--- GIVEN RECORDS ---

◇ ◇ ◇ ◇ ◇

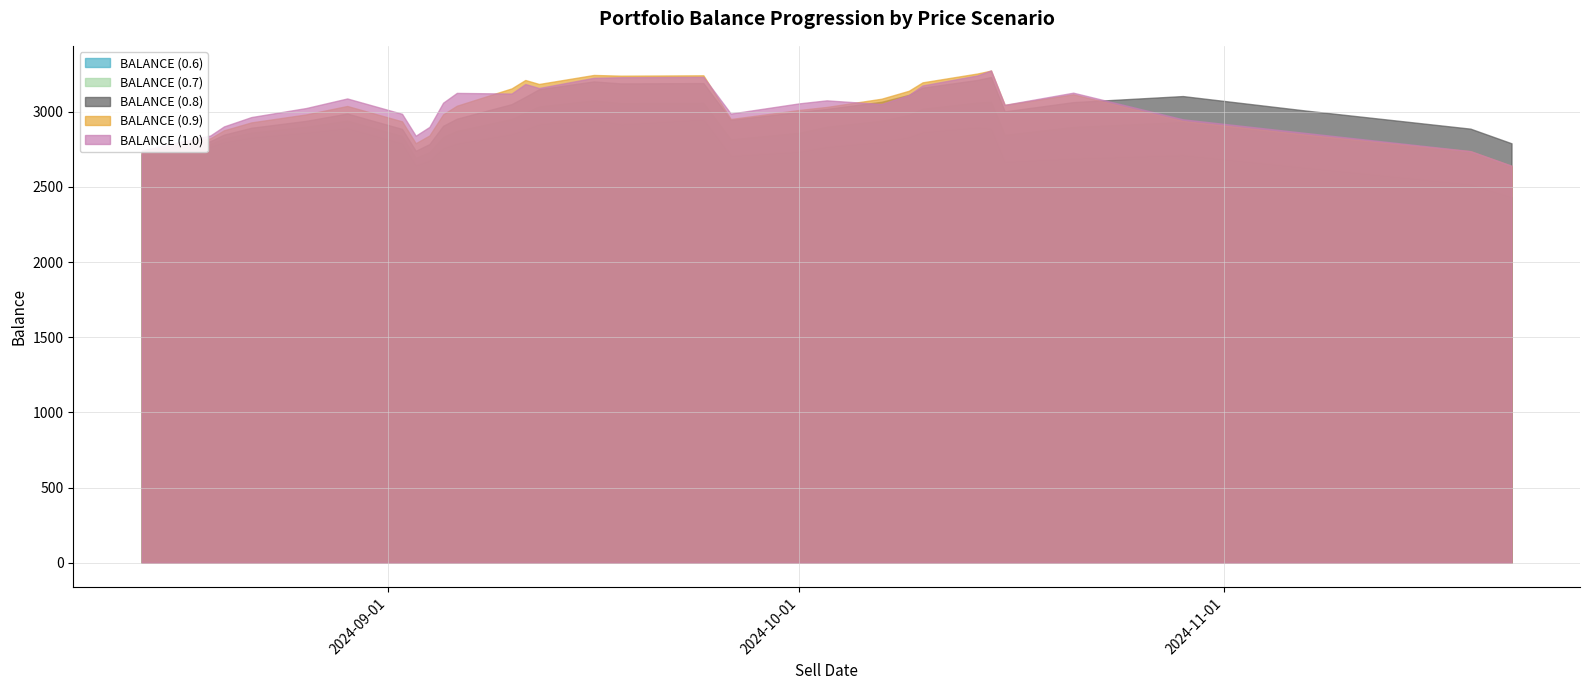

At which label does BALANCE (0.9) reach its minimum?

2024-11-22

◇ ◇ ◇ ◇ ◇

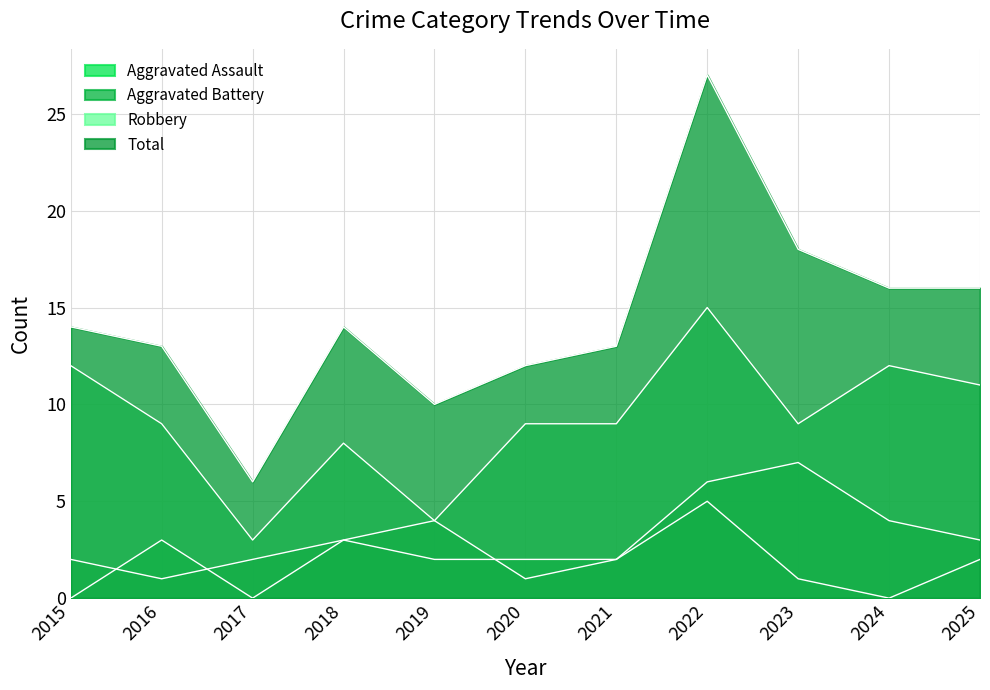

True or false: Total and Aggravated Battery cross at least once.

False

◇ ◇ ◇ ◇ ◇

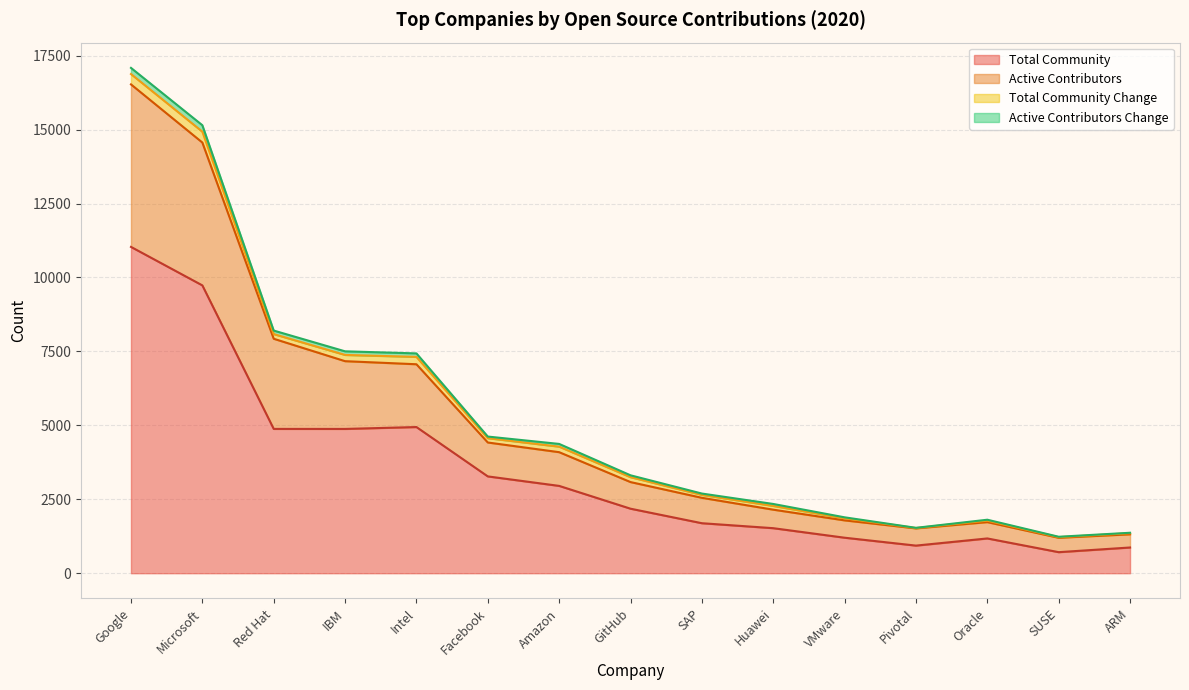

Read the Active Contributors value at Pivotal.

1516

◇ ◇ ◇ ◇ ◇

--- WHAT TO DO ---
Please locate every line in the data above that contains the string "which" and copy each of those lines. Treat uppercase and lowercase as different.

--- TASK ANSWER ---
At which label does BALANCE (0.9) reach its minimum?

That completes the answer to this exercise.